▶ **Task details**
Put every line from all of the records into a numbered list, skipping blank lines. Leave the pictures out of your answer.

Extracted page text data:
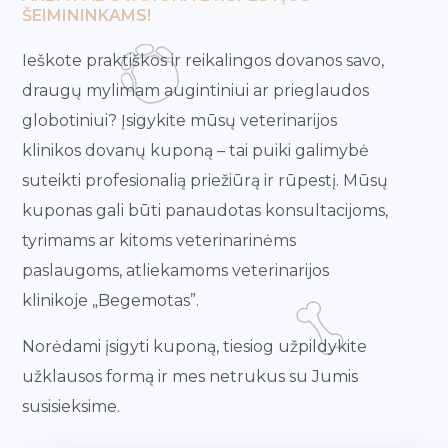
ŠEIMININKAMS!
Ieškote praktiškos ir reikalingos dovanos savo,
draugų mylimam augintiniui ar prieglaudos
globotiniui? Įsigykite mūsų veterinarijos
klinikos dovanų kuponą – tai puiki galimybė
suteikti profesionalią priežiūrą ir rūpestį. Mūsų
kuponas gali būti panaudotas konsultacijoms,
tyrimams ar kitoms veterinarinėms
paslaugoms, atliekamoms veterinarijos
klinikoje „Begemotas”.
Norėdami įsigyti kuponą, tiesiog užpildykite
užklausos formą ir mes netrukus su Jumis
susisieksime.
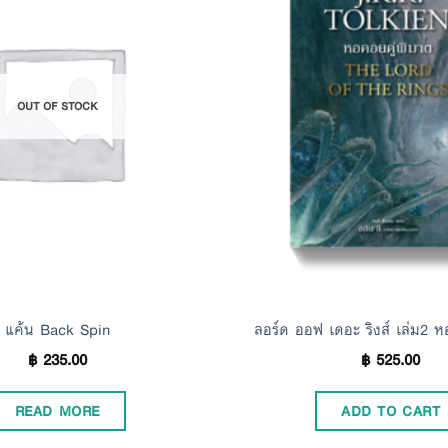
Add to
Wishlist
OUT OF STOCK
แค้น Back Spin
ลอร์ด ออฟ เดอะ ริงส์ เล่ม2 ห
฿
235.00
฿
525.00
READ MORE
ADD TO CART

▶ **Answer area**
1. ŠEIMININKAMS!
2. Ieškote praktiškos ir reikalingos dovanos savo,
3. draugų mylimam augintiniui ar prieglaudos
4. globotiniui? Įsigykite mūsų veterinarijos
5. klinikos dovanų kuponą – tai puiki galimybė
6. suteikti profesionalią priežiūrą ir rūpestį. Mūsų
7. kuponas gali būti panaudotas konsultacijoms,
8. tyrimams ar kitoms veterinarinėms
9. paslaugoms, atliekamoms veterinarijos
10. klinikoje „Begemotas”.
11. Norėdami įsigyti kuponą, tiesiog užpildykite
12. užklausos formą ir mes netrukus su Jumis
13. susisieksime.
14. Add to
15. Wishlist
16. OUT OF STOCK
17. แค้น Back Spin
18. ลอร์ด ออฟ เดอะ ริงส์ เล่ม2 ห
19. ฿
20. 235.00
21. ฿
22. 525.00
23. READ MORE
24. ADD TO CART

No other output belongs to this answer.